Playwright: Aaron Carter
At: MPAACT at Victory Gardens Greenhouse, 2257 N. Lincoln
Phone: 773-871-3000; $16-$22.50
Through: Dec. 3
BY SCOTT C. MORGAN
You can't get more ironic than the look on Alfred Wilson's face as he plays a Black hostage sarcastically singing We Shall Overcome while shackled in chains.
This disturbing image opens up the second act of Aaron Carter's ambitious drama Panther Burn, now playing in a world premiere production by the Ma'at Production Association of Afrikan Centered Theatre ( MPAACT ) . The play's lofty premise makes it even more shocking.
In Panther Burn, Carter dreams up a situation where two radical Black revolutionaries manufacture a white-on-black racist incident to re-energize the rage and sense of community African Americans felt during the 1960s civil-rights movement. These radicals kidnap the mixed-race college-age daughter of a Black governor ( and an older Black real-estate developer who was a bystander ) and frame it as if white supremacists are holding them hostage.
It's an intriguing premise that allows Carter to sharply question what happened to the passion of the civil rights era and how much African Americans have truly achieved in the country after the end of segregation. Alas, Carter and the crew illuminating Panther Burn run up short of making the situation and the characters' extreme actions fully believable.
Carter's dialogue is largely genuine and he allows the audience to see the viewpoints that motivate his characters. Yet there is a missing link between in the characters‚ words and their eventual extreme actions. Even with both victims and captors suffering from Stockholm Syndrome ( where they identify with each other's position ) , it's not enough to make the characters believably enact the rushed and shocking conclusion.

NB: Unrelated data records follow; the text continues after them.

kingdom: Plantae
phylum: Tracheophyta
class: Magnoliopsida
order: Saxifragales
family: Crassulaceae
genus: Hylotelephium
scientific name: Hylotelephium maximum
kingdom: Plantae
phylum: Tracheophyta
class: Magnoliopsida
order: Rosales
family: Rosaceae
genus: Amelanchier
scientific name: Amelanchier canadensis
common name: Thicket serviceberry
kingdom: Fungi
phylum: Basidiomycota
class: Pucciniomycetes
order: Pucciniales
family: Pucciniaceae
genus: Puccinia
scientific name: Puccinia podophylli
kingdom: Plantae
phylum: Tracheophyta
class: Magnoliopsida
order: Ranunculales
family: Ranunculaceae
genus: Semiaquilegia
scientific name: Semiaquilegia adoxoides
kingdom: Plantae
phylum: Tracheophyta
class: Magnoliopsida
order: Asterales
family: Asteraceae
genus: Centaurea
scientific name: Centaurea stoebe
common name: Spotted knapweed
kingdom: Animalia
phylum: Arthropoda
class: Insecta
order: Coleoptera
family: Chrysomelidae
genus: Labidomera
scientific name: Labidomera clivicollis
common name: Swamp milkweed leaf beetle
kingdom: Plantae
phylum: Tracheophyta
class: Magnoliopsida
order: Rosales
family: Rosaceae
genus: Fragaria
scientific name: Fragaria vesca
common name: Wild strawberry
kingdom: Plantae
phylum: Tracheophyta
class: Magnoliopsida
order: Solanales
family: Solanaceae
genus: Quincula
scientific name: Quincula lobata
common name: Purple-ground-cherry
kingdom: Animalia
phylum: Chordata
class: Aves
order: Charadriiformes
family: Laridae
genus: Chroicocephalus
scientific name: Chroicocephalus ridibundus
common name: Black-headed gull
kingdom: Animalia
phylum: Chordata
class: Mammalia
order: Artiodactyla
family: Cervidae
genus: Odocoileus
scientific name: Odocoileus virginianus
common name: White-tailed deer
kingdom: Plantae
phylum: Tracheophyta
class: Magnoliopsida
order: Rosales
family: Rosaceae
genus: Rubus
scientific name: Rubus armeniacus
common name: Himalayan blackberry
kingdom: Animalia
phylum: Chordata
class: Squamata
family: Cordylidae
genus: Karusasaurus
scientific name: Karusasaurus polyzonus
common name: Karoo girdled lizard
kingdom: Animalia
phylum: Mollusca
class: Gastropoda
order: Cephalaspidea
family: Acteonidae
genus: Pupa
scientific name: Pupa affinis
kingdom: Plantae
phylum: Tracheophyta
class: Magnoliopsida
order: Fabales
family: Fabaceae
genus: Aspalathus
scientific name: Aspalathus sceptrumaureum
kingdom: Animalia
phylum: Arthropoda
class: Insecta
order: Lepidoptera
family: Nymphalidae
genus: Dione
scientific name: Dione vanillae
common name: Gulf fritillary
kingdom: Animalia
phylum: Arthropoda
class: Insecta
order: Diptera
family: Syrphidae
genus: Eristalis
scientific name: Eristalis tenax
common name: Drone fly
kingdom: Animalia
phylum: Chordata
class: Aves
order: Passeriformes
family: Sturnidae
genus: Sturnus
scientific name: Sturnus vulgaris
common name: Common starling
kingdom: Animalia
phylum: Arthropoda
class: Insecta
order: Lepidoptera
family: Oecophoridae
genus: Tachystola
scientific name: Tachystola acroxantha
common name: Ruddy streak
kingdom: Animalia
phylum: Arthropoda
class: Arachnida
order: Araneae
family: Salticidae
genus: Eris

The verisimilitude of Panther Burn also rings a bit false since most of the actors under Andrea J. Dymond's direction are not pushed to the necessary crazy extremes. There's an odd exhausted quality to Mignon McPherson Nance's performance as Becca, the underground kidnapper who orchestrates the plot. That necessary fiery quality is also not in full flame in Michael Pogue's uneven turn as Jason, Becca's young charge who has known no other life than that of a radical.
Alfred Wilson's world-weariness is appropriate as the developer Charles, but you still would like more anger and fear from him as he suffers the brunt of this bizarre Black-on-Black violence.
Of the four actors, Samantha Tanner's performance is the most honest as the governor's daughter, Geneva. Watching the terror in Tanner's eyes and her trembling lips is heart-wrenching as she suffers the abuse and shame of her captors for living a privileged life.
Though it suffers from a way-out-of-left-field ending, there is still much to admire in Carter's thoughtful and smart play. The questions Carter poises in Panther Burn certainly deserve a larger audience. This scenario ( which would also make a taut and thought-provoking film thriller ) could just be the right thing if all the unbelievable kinks get worked out.